The origin of the domestic dog is a hot topic in evolutionary biology. Scientists agree that today's Fidos came from the domestication of the gray wolf, but they are at odds over where this took place. Previous genetic studies focusing on mitochondrial DNA—inherited only from the mother—have suggested that modern domestic dogs are descended from animals that lived in East Asia between 5000 and 16,000 years ago. But archaeological excavations in Europe and the Middle East have found remains of what appear to be domestic dogs dating back as far as 31,000 years.
Now, a team led by evolutionary geneticist Melissa Gray of the University of California, Los Angeles, has examined nuclear DNA to fill in a crucial piece of the puzzle. The researchers took samples of blood, tissue, or saliva from three populations: large domestic dogs (those weighing more than 30 kilograms), small dogs (weighing less than 9 kilograms), and wild wolves, foxes, and coyotes from around the world. They then looked at a gene called insulin-like growth factor 1 (IGF1). All canines, wild or domestic, have some form of this gene—precisely which form is strongly associated with the size of an animal's skeleton.
The team found that the version of IGF1 carried by all small dogs is found in very few large dogs and no wild canines. But a very similar form of the gene is found in gray wolves from the Middle East. That means that this region is probably the birthplace of the common ancestor of all the world's small dogs. Because they all carry the same variant, it is extremely unlikely that small body size evolved more than once. And for the gene to have had time to spread all over the world, it must have evolved shortly after dogs were first domesticated.
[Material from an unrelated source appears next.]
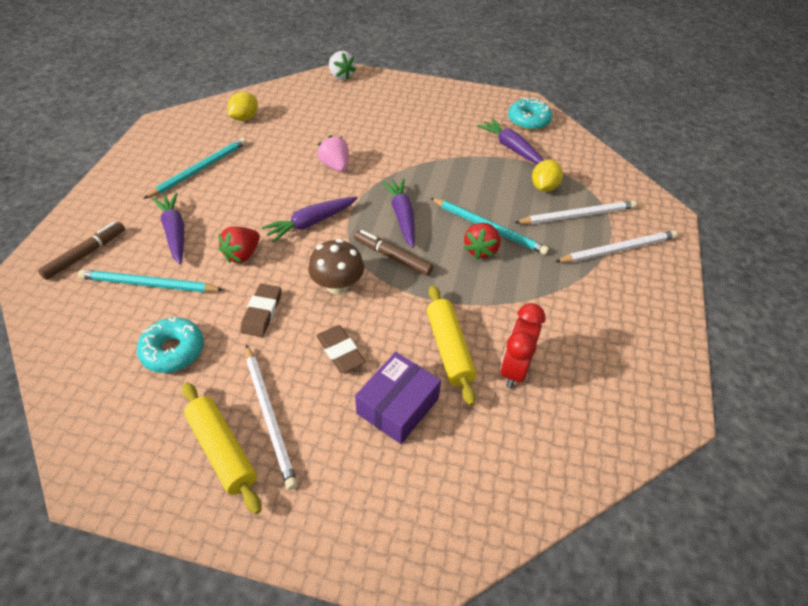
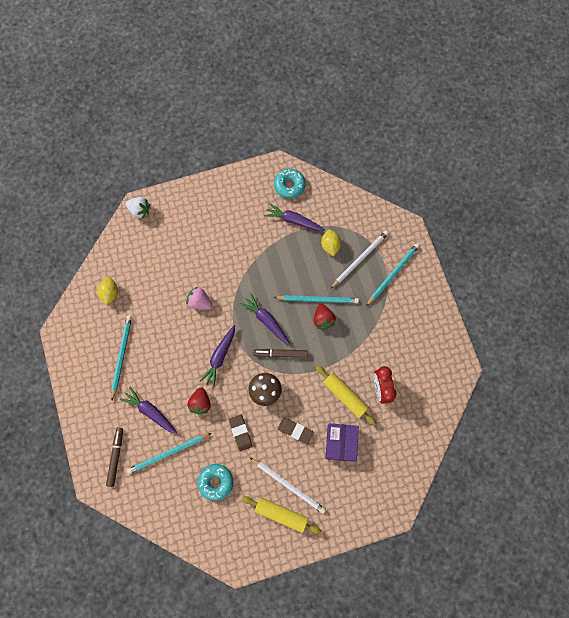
camera: 30 degrees left, 25 degrees up
white pencil [555,230,678,263] -> turquoise pencil [366,243,420,306]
Gray emphasizes that the study, published  today in BMC Biology, doesn’t necessarily mean that dogs were first domesticated in the Middle East. But it's a "strong indication" that that region “has played a significant role in the early history of domestic dogs.” The authors note that archaeologists have found remains of small dogs dating to 12,000 years ago in the area. There are older sites in Europe and Russia, but they contain larger dogs. She says humans living in small agricultural communities may have deliberately bred small dogs because they ate less and could be kept in small spaces.
Adam Boyko, a geneticist at Stanford University in Palo Alto, California, who specializes in the evolution of the domestic dog, is impressed by the study. “This really pokes a hole in the argument of this relatively simple domestication in East Asia, ... which is what people have been arguing based on mitochondrial DNA,” he says.